This one weird trick integrates fractals. But does it deliver the correct results?

There is a wonderful paper in the April 2000 issue of the Monthly by Bob Strichartz entitled "Evaluating Integrals Using Self-Similarity". The MAA has PDF copy here. You've effectively got the basics of this technique, though, there is much more that one can do.

In general, any self-similar set supports a multitude of self-similar measures and you can use the self-similarity to integrate with respect to those measures. A recursive procedure, like yours, can be used to compute the integral of any polynomial. We can also use the self-similarity to generate a numerical procedure to estimate integrals of more arbitrary functions.

As you note, the unit interval is self-similar and it's not too hard use this to prove that $$\int_0^1 x^n \, dx = \frac{1}{n+1}.$$ However, other ways of decomposing the interval into intervals of different sizes or just weighting the subparts different amounts leads to other self-similar measures on the interval.

And, yes, your computation is certainly correct - as is Jack's.

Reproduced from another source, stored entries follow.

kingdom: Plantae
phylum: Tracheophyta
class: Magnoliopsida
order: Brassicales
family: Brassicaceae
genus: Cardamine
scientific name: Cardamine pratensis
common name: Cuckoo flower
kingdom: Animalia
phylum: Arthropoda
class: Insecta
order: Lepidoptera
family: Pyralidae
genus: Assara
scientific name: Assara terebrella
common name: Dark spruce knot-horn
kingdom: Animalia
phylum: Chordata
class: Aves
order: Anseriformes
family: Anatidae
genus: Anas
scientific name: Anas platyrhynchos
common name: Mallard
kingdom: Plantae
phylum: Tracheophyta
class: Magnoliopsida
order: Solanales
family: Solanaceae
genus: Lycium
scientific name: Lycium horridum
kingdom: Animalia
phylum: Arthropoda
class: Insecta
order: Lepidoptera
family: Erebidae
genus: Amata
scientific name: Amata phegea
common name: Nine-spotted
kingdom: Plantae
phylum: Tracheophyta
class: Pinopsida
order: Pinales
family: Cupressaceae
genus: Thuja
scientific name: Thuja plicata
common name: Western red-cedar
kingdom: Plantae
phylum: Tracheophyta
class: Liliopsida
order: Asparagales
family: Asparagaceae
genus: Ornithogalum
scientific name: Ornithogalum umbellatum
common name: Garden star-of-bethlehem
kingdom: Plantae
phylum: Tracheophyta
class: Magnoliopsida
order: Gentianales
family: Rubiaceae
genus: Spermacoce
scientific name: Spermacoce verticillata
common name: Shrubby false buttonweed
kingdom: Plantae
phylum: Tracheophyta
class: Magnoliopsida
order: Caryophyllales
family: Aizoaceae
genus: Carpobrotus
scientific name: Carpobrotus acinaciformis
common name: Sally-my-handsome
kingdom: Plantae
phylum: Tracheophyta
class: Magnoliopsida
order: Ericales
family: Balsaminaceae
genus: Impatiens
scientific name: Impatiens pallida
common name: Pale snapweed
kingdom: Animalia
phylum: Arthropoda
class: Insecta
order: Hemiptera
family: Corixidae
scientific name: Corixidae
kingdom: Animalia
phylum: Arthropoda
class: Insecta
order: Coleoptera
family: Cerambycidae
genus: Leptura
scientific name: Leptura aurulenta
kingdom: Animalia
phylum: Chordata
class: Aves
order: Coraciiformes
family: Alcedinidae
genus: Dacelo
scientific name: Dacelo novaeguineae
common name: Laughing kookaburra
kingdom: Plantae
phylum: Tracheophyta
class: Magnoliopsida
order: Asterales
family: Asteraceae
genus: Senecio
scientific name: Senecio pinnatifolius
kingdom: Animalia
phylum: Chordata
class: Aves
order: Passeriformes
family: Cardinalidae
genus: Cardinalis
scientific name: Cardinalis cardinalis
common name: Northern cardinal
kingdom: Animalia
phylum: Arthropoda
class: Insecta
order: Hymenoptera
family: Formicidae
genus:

It's all really quite beautiful stuff.

It looks right to me. You may notice that there is an even faster way to evaluate the integral: since the Canton set is symmetric with respect to $x=\frac{1}{2}$, $$ I=\int x\,d\mu_C = \frac{1}{2}\left(\int x\,d\mu_C+\int (1-x)\,d\mu_C\right)=\frac{1}{2}\int 1\,d\mu_C = \frac{1}{2}.$$ The Hausdorff dimension does not matter, we are simply putting a uniform measure over a measurable subset of $\mathbb{R}$. Moreover, by merging this technique and yours, it is not difficult to check that: $$ \int x^2\,d\mu_C = \frac{3}{8}.$$